Quando minha mãe estava comigo nos Estados Unidos, lembro-me vividamente de sua insistência em assistir a um jogo amador de futebol com jogadores hispânicos que vieram cumprimentá-la. Ela lhes deu uma palestra sobre grandes jogadores de futebol como Luis Figo, me deixando admirado, apesar do meu conhecimento incompleto.

Depois de sua morte em 2019, eu ainda desejava entender por que o futebol tem tanto apelo para algumas pessoas.

Voltando ao jogo que assisti na semana passada na Zâmbia, acredito que desenvolver uma tradição local de paixão pelo futebol pode ajudar a diminuir a preferência dos africanos por jogos europeus. Assim como minha mãe, minha esposa também ama futebol e garantimos que nunca percamos jogos internacionais. No entanto, ela também aprecia o futebol local.

Foi minha esposa quem me convidou para assistir ao jogo entre Forest Rangers e Green Buffaloes na Zâmbia. Ao chegar ao estádio, minha ansiedade desapareceu gradualmente.
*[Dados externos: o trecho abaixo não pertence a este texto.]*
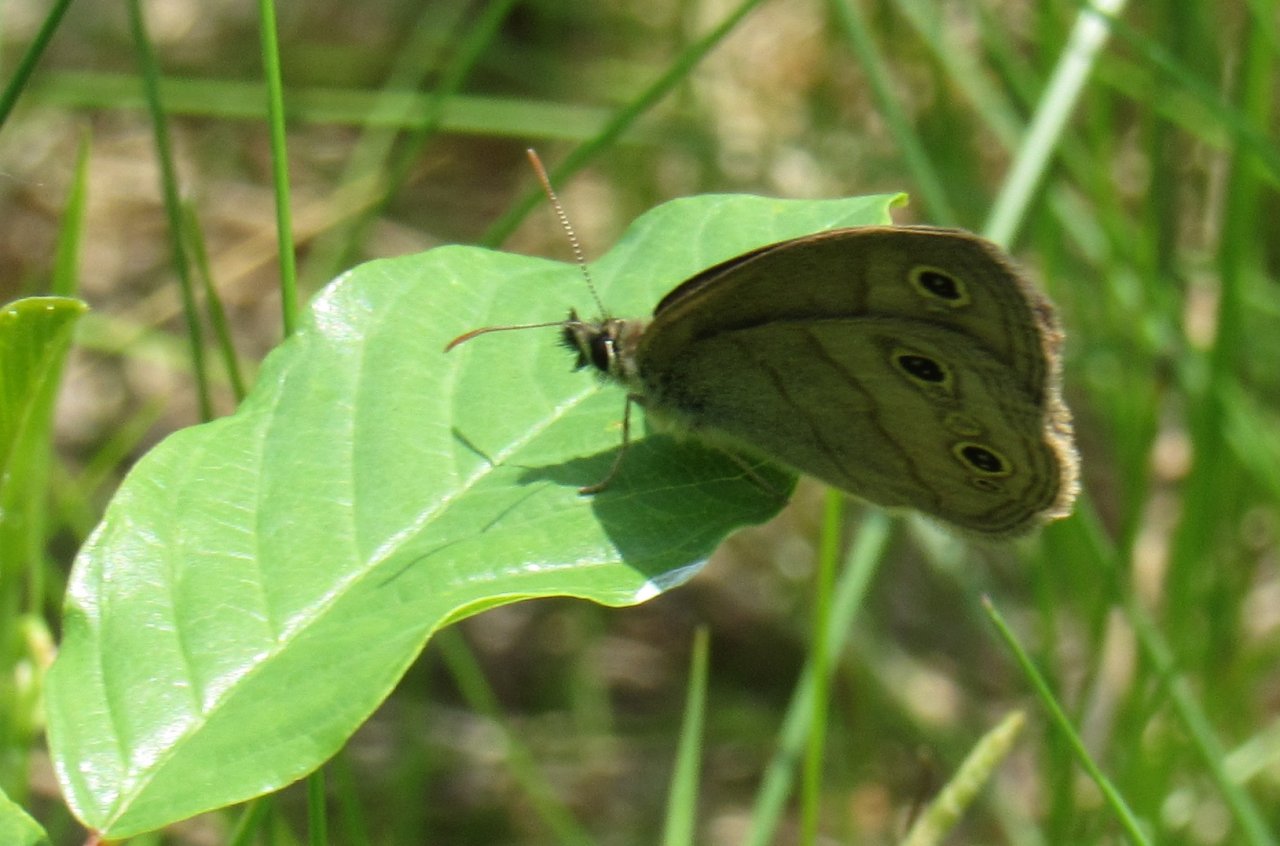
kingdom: Animalia
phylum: Arthropoda
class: Insecta
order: Lepidoptera
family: Nymphalidae
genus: Euptychia
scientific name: Euptychia cymela
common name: Little Wood Satyr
O local estava bem organizado e seguro, proporcionando uma atmosfera confortável.

O jogo começou com emoção, e fiquei surpreso com a estrutura e qualidade da equipe do Forest Rangers. Ao lado de minha esposa, os outros fãs se envolveram apaixonadamente na partida, intensificando seus aplausos. Sempre que o time dela marcava um gol, minha esposa me abraçava e me dava um beijo…

As celebrações após a vitória do Forest Rangers foram marcadas por danças, música e pura alegria. Presenciar o impacto positivo que o futebol teve na comunidade local foi verdadeiramente notável.
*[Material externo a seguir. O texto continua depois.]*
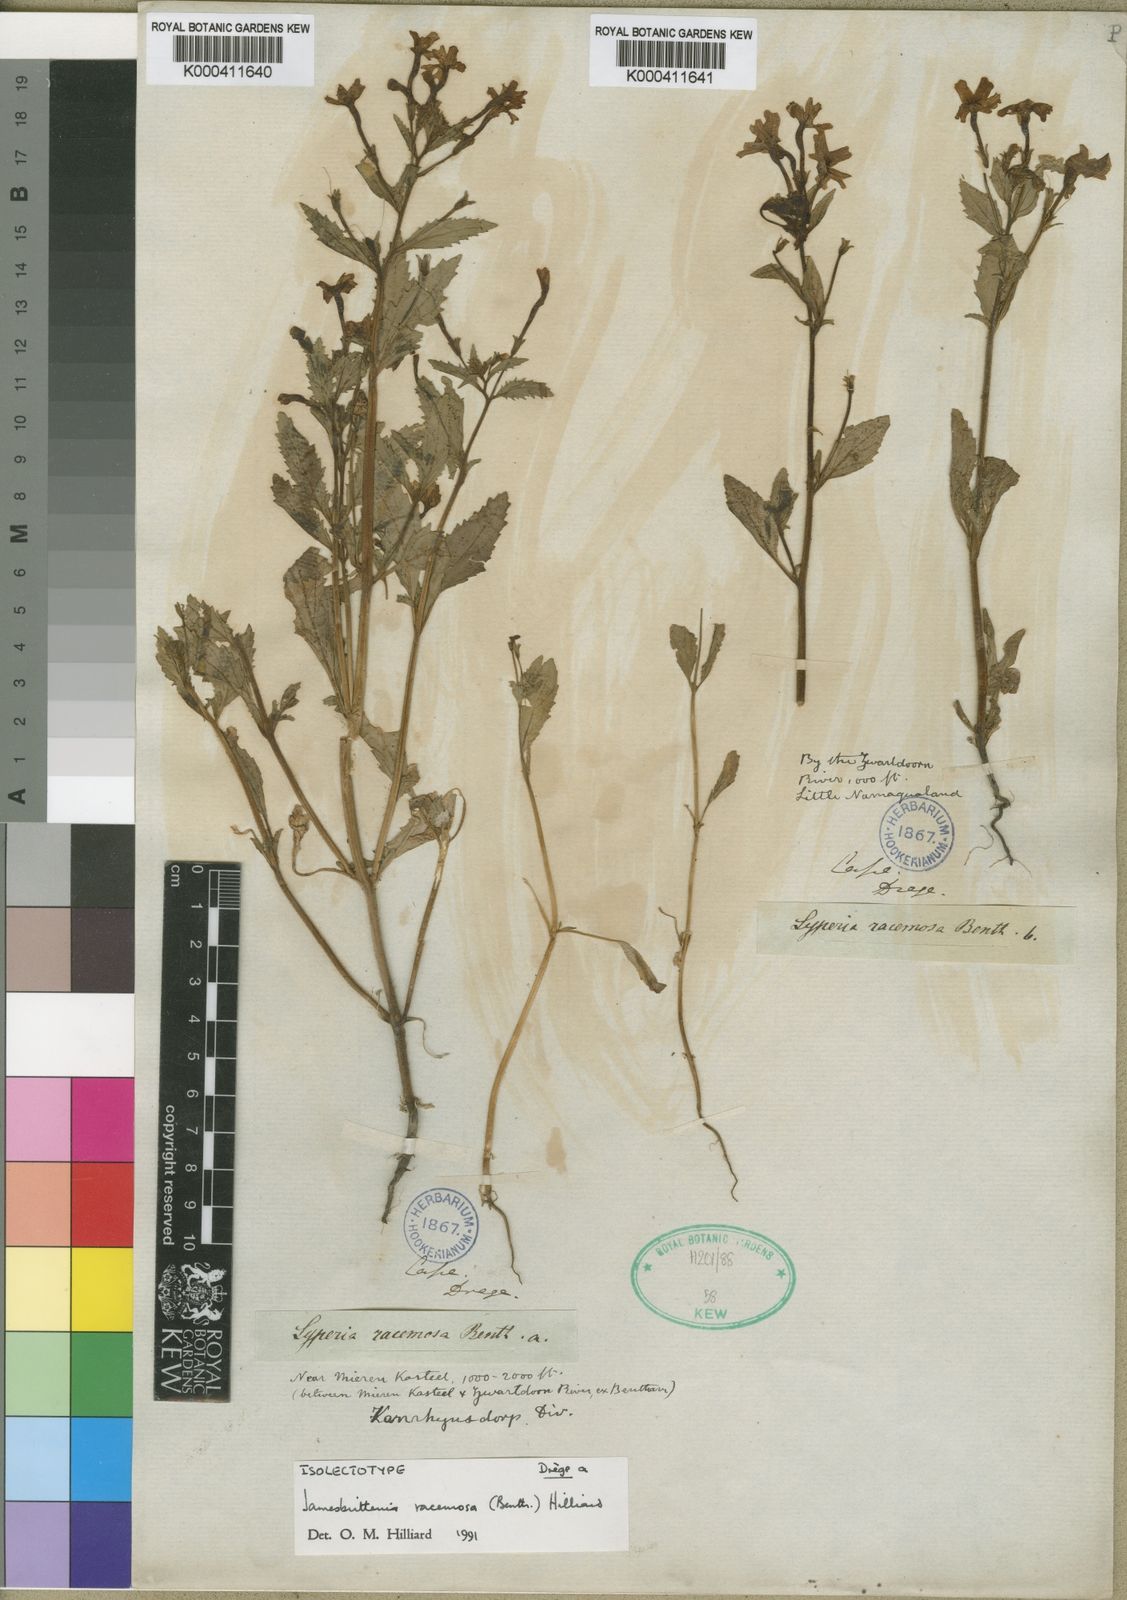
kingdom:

Acredito que o futebol desempenha um papel crucial na cultura africana, unindo as pessoas e promovendo a unidade. No entanto, para que o esporte se torne uma ferramenta poderosa para projetar o continente africano, precisamos aprender com países árabes. Essas nações investem quantias substanciais de dinheiro no futebol e conseguem atrair uma legião de seguidores internacionais.

Transmitir jogos africanos para o mundo é um passo importante para desenvolver uma base global de fãs. Identificar jovens talentosos e investir em seu desenvolvimento permitiria que refinem suas habilidades e alcancem o sucesso internacional.